Safe Hands?
The government’s decision to boost the superannuation guarantee to 12% has been lauded a big win for Australians by the financial services industry’s key associations.
The fact that it went against the recommendations of Ken Henry’s Tax Review, and that it could potentially have an adverse impact on salary negotiations, particularly for employees within small business, is beside the point.
We’ll all be forced to save more and should therefore be rewarded with a more comfortable lifestyle in retirement – no one can argue with that.
But let’s not forget the implications of this windfall for Australia’s superannuation funds, which have just been guaranteed a massive annual increase to their coffers and therein a significantly greater responsibility for our retirement savings.
In 15 years’ time, the post-retirement market will represent more than a third of the total superannuation assets in the Australian market.
Super funds are still grappling with how best to service this fast-growing and lucrative sector – and the need for a near-term solution just got even greater.
AustralianSuper is one of the early movers in the continuing evolution of post-retirement solutions, launching an allocated pension for members in 2008 and now considering rolling it out to the broader market.
The fund’s chief executive Ian Silk told delegates at a recent Melbourne conference organised by publishing house Conexus Financial, that large funds would play an active role in product development.
In fact, they have little choice but to do so if they are to compete with retail funds and the private sector – the likes of AXA North and ING Money For Life – in this space.
For industry super funds, the key challenge is preventing members from exiting the fund at retirement – at the point when their balances are largest.
The head of the Australian Institute of Superannuation Trustees, Fiona Reynolds, suggested it might be appropriate for super funds to issue annuities to members in future.
Super funds’ distribution capabilities are limited in comparison to banks and financial planning firms, but with now even bigger guaranteed flows being directed into super, it would be remiss of the private sector to ignore the potential to partner with funds in offering retirement solutions.

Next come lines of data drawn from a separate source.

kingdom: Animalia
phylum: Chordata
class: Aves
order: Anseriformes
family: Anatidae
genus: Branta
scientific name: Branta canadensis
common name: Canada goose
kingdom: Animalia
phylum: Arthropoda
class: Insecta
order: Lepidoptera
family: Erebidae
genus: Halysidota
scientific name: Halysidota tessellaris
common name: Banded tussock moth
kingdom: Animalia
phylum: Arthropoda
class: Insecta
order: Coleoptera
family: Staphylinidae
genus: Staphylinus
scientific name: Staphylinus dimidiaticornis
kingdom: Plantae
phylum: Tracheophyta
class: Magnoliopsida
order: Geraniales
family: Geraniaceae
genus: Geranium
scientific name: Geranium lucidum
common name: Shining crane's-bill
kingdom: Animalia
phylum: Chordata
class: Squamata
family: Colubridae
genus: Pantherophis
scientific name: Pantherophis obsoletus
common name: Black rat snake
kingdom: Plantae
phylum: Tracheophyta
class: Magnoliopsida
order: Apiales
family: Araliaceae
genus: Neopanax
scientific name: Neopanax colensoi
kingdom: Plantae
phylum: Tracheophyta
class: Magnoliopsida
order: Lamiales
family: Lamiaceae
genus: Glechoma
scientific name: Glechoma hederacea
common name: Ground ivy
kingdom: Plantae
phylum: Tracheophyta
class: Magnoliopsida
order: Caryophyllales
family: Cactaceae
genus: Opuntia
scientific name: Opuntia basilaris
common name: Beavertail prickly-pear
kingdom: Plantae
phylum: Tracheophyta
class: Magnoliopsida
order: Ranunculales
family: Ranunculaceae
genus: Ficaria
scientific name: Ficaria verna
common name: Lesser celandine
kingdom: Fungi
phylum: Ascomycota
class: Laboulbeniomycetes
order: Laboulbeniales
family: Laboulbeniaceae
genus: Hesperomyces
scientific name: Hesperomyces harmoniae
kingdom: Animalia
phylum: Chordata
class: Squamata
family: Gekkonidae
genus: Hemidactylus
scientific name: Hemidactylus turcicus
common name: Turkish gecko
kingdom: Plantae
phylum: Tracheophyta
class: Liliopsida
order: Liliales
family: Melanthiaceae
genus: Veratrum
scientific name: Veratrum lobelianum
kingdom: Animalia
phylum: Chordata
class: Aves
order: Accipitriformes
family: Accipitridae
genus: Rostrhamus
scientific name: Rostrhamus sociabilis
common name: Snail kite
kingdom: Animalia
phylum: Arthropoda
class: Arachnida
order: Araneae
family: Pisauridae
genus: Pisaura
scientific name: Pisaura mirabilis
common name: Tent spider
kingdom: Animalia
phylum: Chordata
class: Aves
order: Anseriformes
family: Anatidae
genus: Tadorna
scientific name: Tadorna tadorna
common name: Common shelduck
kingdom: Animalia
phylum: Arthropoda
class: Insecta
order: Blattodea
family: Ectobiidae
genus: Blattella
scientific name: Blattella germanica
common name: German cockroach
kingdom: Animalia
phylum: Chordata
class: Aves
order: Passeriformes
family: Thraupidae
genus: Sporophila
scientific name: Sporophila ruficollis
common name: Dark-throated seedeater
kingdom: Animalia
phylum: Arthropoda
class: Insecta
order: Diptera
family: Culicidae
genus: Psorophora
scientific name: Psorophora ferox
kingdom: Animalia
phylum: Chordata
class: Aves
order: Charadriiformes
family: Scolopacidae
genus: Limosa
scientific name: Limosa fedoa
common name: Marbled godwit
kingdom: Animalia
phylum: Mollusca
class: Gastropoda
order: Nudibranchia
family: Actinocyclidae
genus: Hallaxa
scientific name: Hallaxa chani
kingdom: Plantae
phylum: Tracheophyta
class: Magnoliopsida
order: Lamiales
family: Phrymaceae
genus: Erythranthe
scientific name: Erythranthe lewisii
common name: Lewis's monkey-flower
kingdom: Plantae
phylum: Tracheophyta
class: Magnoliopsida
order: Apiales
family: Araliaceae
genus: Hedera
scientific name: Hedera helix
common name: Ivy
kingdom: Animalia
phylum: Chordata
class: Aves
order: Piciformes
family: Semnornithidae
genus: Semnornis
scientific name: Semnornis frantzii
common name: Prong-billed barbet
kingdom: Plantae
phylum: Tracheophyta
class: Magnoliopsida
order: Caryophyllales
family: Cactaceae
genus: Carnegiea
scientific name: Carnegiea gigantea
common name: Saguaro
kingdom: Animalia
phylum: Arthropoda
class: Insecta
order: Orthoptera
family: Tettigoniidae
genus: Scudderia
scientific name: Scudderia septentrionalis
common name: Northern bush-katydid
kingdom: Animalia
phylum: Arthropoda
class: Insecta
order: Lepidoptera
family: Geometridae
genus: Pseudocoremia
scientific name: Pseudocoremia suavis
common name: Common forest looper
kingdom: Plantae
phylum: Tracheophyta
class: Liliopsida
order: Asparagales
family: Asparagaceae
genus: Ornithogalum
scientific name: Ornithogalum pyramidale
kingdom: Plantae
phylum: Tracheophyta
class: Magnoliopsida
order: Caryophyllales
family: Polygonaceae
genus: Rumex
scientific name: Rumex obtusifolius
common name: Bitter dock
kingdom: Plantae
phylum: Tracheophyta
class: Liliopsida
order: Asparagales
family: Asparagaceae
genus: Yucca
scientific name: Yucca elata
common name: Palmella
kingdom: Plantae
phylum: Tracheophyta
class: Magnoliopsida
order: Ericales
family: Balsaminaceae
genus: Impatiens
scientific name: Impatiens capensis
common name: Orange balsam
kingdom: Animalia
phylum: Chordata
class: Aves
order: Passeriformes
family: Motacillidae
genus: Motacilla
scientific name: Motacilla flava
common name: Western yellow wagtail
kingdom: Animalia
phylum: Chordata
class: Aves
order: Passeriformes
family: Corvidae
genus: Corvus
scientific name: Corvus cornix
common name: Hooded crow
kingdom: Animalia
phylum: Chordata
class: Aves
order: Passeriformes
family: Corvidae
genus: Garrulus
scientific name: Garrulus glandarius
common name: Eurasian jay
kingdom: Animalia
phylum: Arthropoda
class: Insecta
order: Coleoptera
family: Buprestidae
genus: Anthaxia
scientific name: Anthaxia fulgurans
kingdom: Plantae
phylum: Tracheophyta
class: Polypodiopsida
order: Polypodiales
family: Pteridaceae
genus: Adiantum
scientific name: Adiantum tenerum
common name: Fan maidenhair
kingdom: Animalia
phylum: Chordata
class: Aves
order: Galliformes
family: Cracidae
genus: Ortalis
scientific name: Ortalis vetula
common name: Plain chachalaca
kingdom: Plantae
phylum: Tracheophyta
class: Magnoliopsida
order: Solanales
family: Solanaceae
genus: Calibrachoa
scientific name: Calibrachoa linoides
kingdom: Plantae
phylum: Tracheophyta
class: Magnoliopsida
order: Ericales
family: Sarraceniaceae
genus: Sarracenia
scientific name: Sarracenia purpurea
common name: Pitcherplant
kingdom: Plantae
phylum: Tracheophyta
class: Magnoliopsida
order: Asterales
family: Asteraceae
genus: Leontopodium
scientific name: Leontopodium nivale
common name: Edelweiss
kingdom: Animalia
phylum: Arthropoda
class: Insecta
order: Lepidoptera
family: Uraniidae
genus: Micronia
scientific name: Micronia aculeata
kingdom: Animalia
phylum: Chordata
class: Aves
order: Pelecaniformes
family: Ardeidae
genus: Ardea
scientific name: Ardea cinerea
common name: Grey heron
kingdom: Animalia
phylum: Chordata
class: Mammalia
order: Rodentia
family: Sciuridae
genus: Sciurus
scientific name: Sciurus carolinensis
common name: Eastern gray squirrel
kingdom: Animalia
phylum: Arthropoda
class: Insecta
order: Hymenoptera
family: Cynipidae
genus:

US-based asset consultant Milliman proposed a three tiered model whereby smaller funds white label or outsource to an administrator, medium-sized funds offer longevity protection strategies in partnership with the private sector and large funds manufacture products internally.
Whatever the approach, it’s critically important that the super funds get this right. Our retirements depend on it.

David Williams says:
People worry about accumulating “enough” money – but are still fundamentally ignorant about how long it has to last.
Using the Life Tables gives unrealistically low data (the Government Actuary actually says not to use these for individuals). Adding in the well-documented impacts of surroundings, health, attitude, parents (gene pool) and eating means a majority of people will live considerably longer than the “official” average for their age group.
This typically means their longevity risk (ie the cost of living longer than they expect) is undoubtedly greater than their current investment risk (the risk that they might lose capital through market effects).
At least people can get a better idea of their potential longevity (and reasons) from the free website at http://www.mylongevity.com.au .
Super funds should pay more attention to this aspect of their relationship with their members if they want to keep them after they cease to be earners.